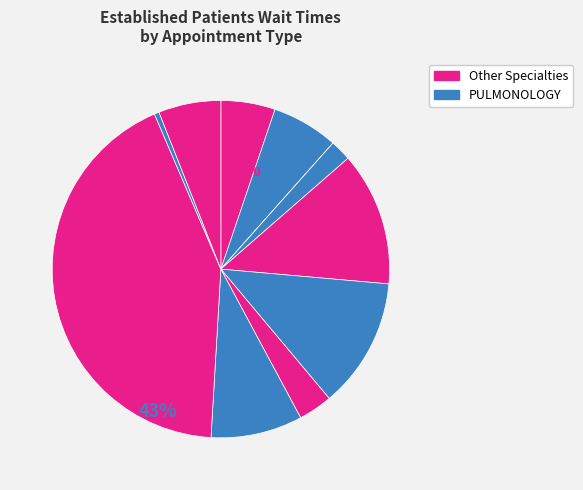

Does any single category account for the majority?

No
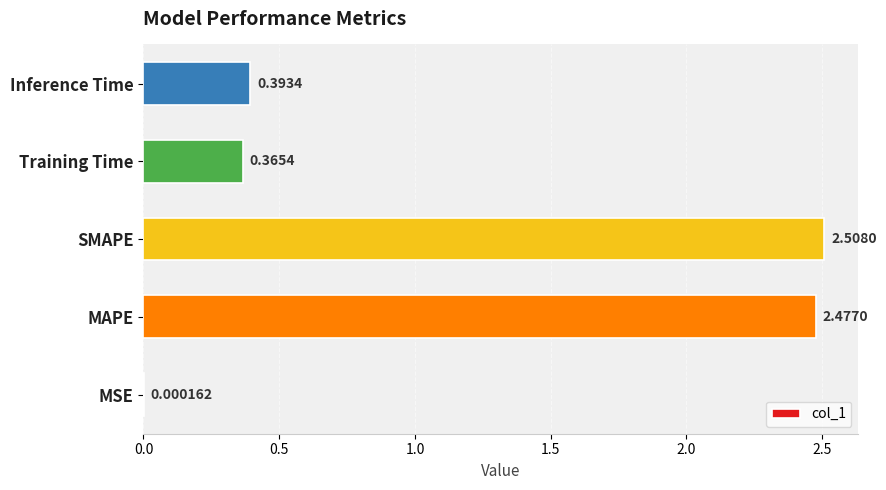

Are the bars grouped side by side (vs. stacked)?

No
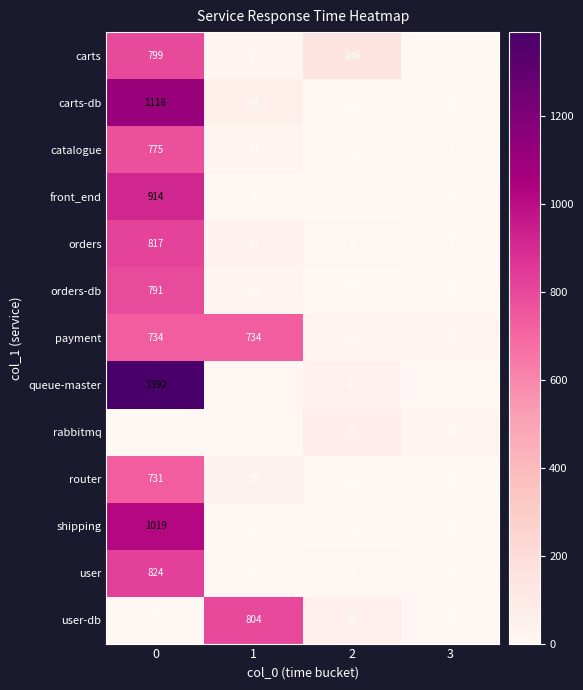

True or false: queue-master has a value of 10 at 1.

True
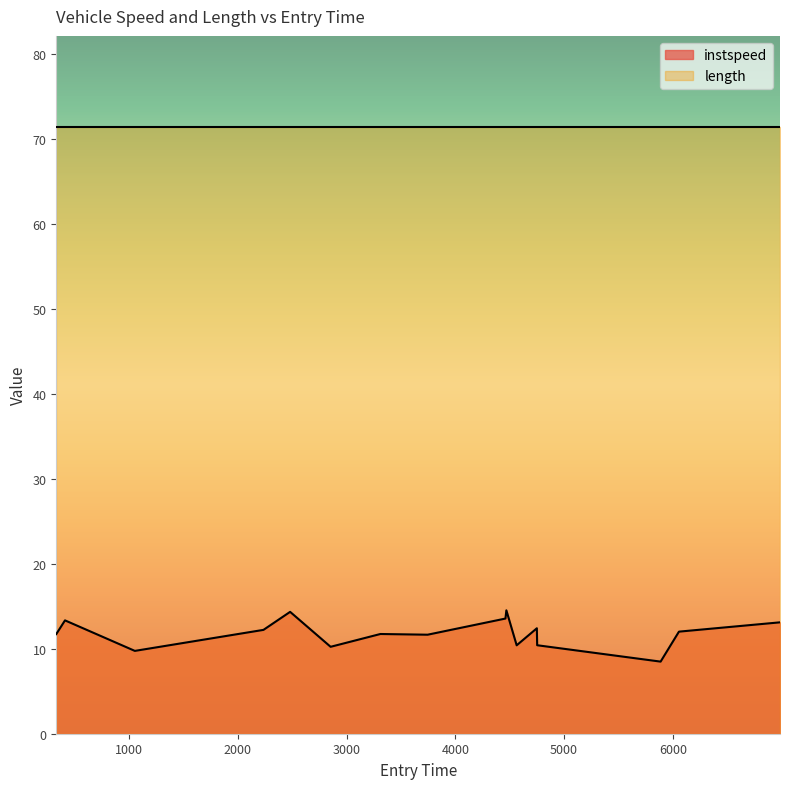

List the series in order of their peak value, highest first.

length, instspeed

+ + + +

## WHAT IS REQUIRED
Copy out the text lines of all the entries above, word for word, leaving out the pictures.

## TASK RESULT
Does any single category account for the majority?

No

Are the bars grouped side by side (vs. stacked)?

No

True or false: queue-master has a value of 10 at 1.

True

List the series in order of their peak value, highest first.

length, instspeed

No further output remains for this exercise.